My own take is that yes, people were contributing to the Huffington Post in the knowledge that they would not get paid. But if you are the owner of a platform that profits from free contribution, you have the obligation to practice benefit-sharing towards the community of contributors, and to return at least part of your profits to the real value creators.

Here is the take of Mathew Ingram:

“In a nutshell, open-source software is designed to allow anyone to use free of charge, provided they agree not to sell it. Some licenses require that if a licensee develops a related piece of software with the code, they must release that as open source as well, but other licenses do not.
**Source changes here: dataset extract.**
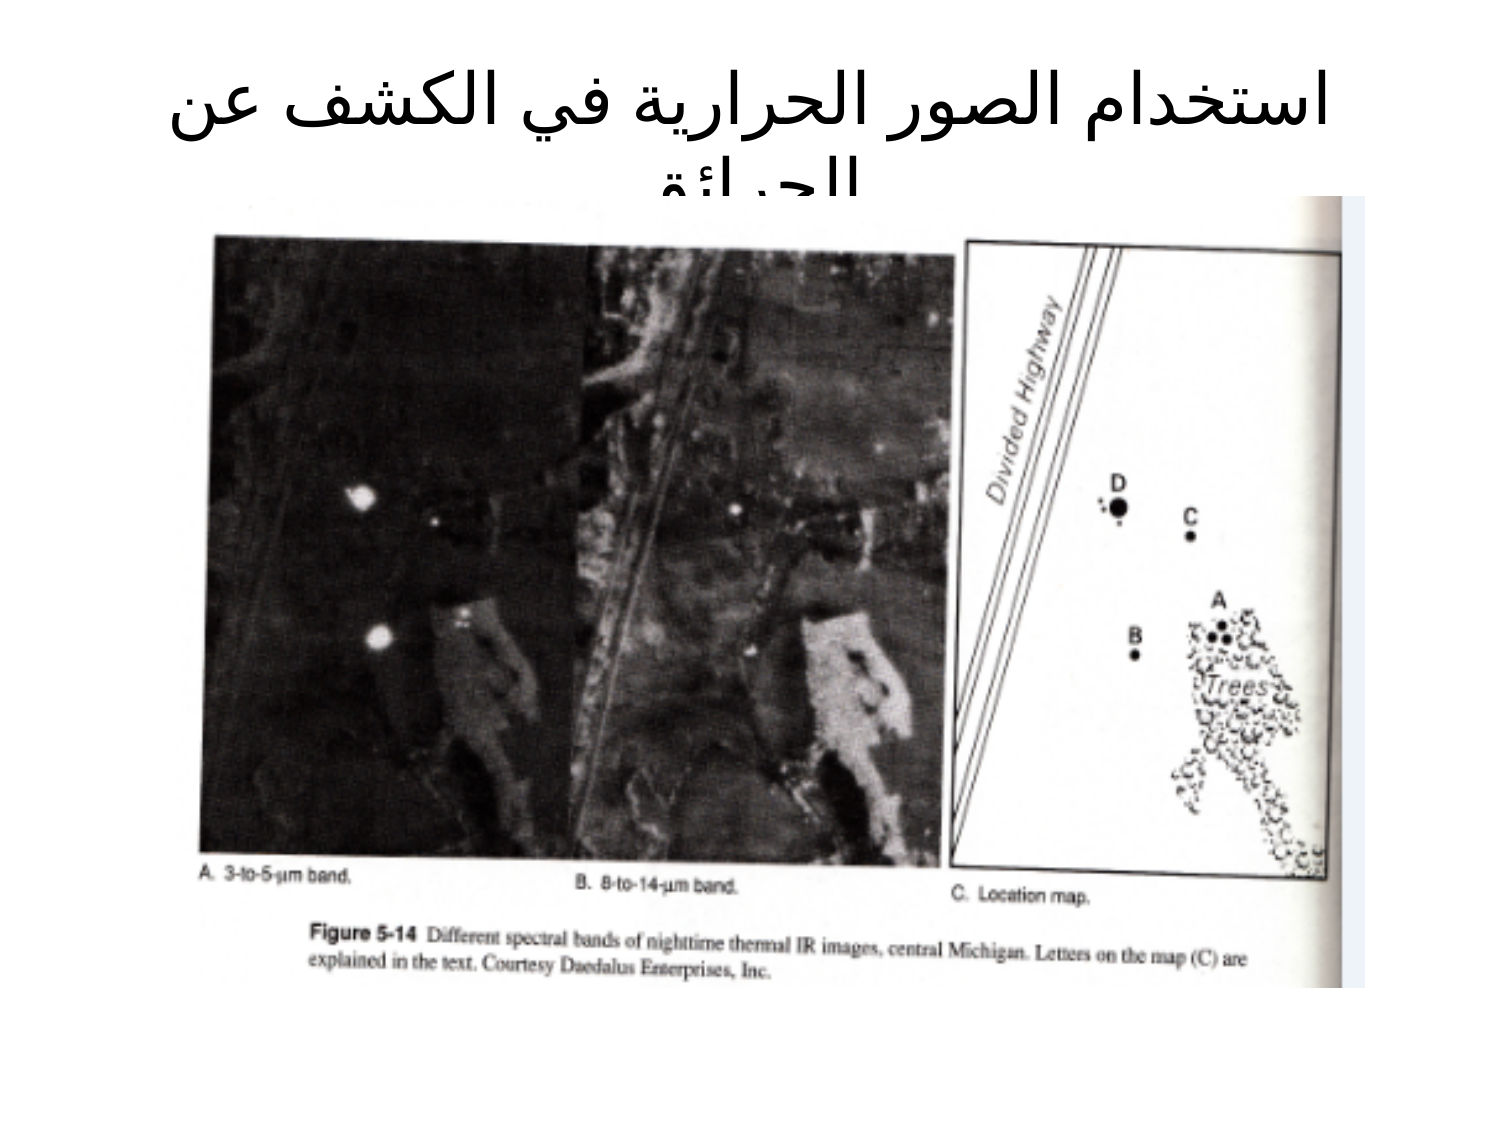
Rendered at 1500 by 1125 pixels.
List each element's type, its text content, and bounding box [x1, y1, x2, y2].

title استخدام الصور الحرارية في الكشف عن الحرائق [75, 45, 1425, 233]
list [170, 196, 1365, 988]
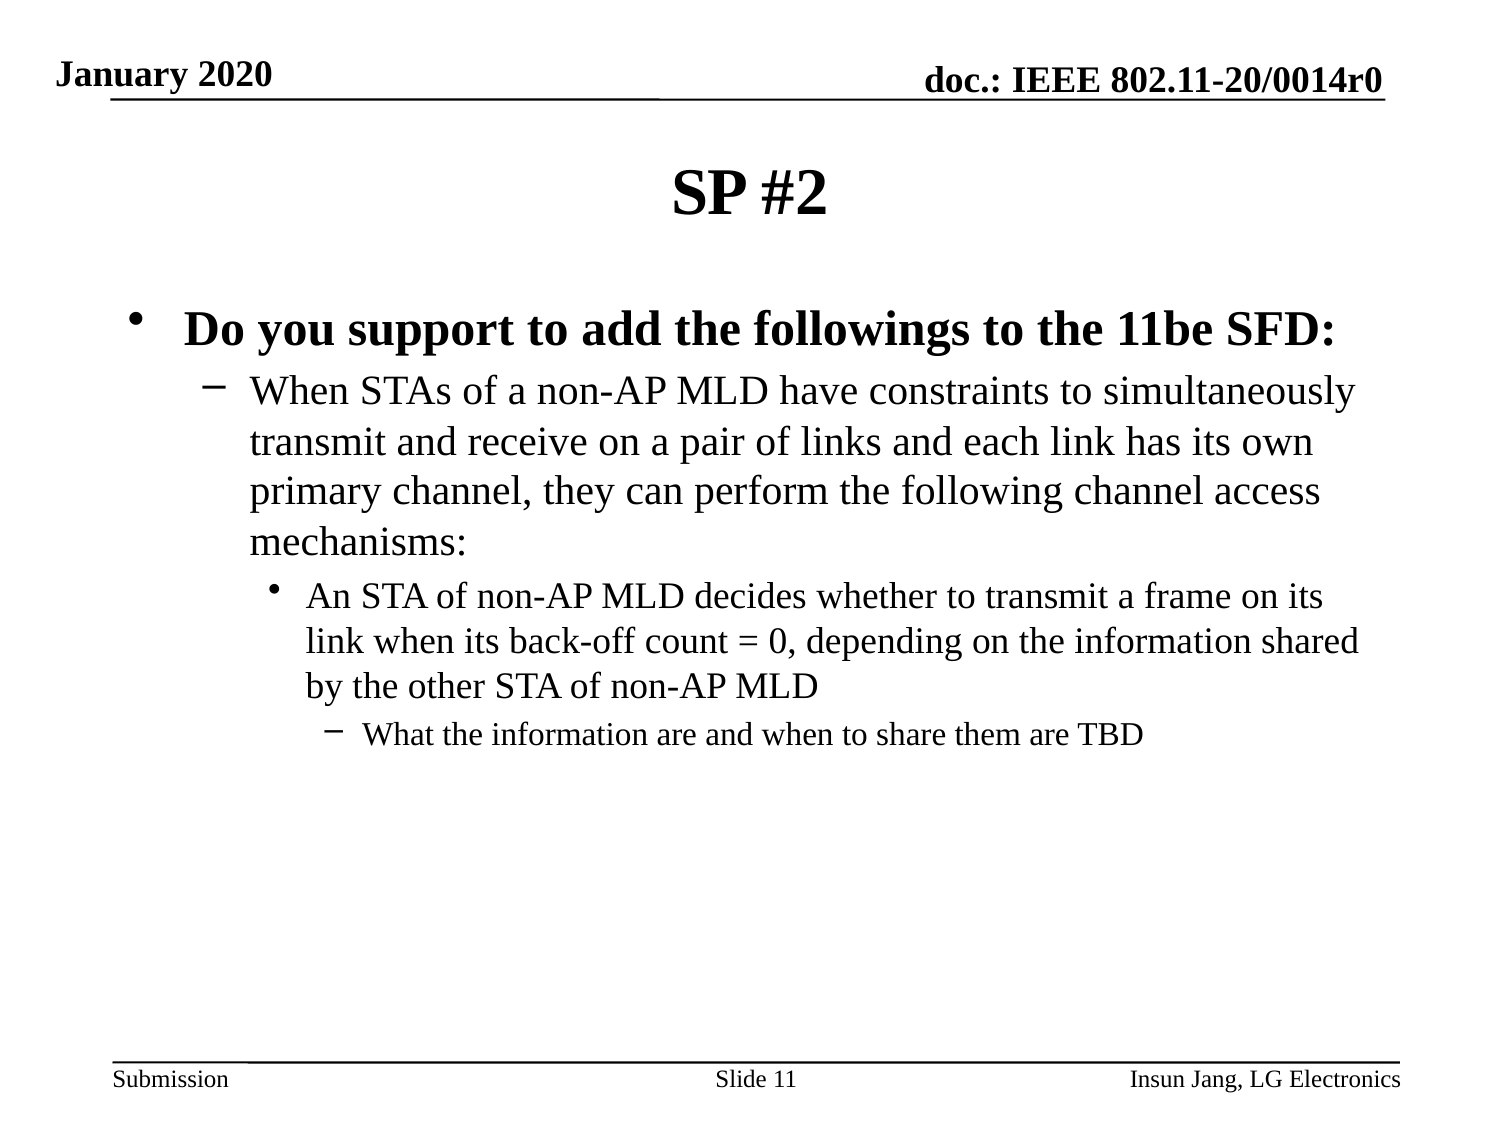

Arianna Huffington by World Economic Forum

The analogy with writing for outlets like Huffington Post isn’t perfect, but it has a lot of similarities. As founder Arianna Huffington noted in her response to the Tasini lawsuit, writers for the site maintain the rights to their content; in other words, they can post it wherever they like, and make money from it in other ways if they wish. The site also doesn’t collect money from those who read this freely-submitted content, although it does make money from the ads that run alongside the content.

In a similar way, there are companies such as MySQL — which was acquired by Sun Microsystems for $1 billion in 2008 — that are corporate entities, even though much of what they sell is based on open-source software. Red Hat has built a billion-dollar business on support and other services related to open-source software. One could argue that The Huffington Post does something similar: it produces its own content, but it also aggregates and distributes free content, and that is a value-added service.

And there will always be people who are willing to write for free — whether they are doing it on their own blogs, for Wikipedia, or for a site like The Huffington Post — just as there will always be people who are willing to create open-source software. Would it nice if everyone could get paid a handsome salary for everything they do? Sure. But one of the strengths of the web is that it allows other methods of compensation to flourish, and the HuffPo is just another example of that in action.”